- **WORK REQUIRED**
Within the data that follows, set down exactly the lines from the one containing "외국인 대학생 25만 명." through the one containing "Да. Подключение электроплиты, духового", both ends included.

- **DATA TO PROCESS**
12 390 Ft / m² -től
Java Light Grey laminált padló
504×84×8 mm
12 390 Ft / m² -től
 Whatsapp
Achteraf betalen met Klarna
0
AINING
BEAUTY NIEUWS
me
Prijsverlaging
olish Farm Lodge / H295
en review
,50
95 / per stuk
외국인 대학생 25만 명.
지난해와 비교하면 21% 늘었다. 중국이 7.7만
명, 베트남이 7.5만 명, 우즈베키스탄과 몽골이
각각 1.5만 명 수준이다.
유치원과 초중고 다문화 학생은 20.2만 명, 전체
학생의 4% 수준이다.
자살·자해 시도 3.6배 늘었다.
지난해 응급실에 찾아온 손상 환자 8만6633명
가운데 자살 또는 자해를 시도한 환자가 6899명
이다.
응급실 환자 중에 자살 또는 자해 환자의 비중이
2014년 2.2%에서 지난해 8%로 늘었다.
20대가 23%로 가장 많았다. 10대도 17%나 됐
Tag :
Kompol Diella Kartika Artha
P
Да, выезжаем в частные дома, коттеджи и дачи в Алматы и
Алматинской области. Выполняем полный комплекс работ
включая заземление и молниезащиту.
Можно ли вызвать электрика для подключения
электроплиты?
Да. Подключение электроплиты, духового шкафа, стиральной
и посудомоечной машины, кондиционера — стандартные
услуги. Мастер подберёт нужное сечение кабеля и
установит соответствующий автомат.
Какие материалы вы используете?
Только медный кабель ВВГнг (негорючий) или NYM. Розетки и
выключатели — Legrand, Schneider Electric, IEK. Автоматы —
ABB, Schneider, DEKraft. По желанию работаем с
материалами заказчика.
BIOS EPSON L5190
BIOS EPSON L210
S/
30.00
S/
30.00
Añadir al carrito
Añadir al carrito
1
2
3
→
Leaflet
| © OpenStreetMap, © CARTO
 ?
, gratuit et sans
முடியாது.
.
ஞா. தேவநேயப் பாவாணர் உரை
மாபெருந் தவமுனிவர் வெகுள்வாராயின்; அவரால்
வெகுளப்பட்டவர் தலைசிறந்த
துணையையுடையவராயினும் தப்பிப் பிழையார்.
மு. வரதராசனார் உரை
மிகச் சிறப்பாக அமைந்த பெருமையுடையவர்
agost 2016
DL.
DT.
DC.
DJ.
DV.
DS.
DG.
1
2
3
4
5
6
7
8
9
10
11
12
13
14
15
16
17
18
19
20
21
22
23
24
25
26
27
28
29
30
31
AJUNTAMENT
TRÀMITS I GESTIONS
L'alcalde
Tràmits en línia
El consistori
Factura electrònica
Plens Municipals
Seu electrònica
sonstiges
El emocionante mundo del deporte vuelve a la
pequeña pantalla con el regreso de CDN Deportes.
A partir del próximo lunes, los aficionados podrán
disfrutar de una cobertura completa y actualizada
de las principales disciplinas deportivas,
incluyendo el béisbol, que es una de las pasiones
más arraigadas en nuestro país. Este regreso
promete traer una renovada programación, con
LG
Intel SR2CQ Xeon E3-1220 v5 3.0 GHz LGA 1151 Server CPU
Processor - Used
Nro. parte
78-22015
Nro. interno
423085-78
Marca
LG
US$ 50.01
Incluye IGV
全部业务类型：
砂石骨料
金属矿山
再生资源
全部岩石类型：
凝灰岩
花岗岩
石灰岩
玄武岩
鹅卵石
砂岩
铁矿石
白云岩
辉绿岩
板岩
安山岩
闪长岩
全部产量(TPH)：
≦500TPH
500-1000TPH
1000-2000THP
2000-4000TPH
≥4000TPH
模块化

- **RESPONSE TO THIS TASK**
외국인 대학생 25만 명.
지난해와 비교하면 21% 늘었다. 중국이 7.7만
명, 베트남이 7.5만 명, 우즈베키스탄과 몽골이
각각 1.5만 명 수준이다.
유치원과 초중고 다문화 학생은 20.2만 명, 전체
학생의 4% 수준이다.
자살·자해 시도 3.6배 늘었다.
지난해 응급실에 찾아온 손상 환자 8만6633명
가운데 자살 또는 자해를 시도한 환자가 6899명
이다.
응급실 환자 중에 자살 또는 자해 환자의 비중이
2014년 2.2%에서 지난해 8%로 늘었다.
20대가 23%로 가장 많았다. 10대도 17%나 됐
Tag :
Kompol Diella Kartika Artha
P
Да, выезжаем в частные дома, коттеджи и дачи в Алматы и
Алматинской области. Выполняем полный комплекс работ
включая заземление и молниезащиту.
Можно ли вызвать электрика для подключения
электроплиты?
Да. Подключение электроплиты, духового шкафа, стиральной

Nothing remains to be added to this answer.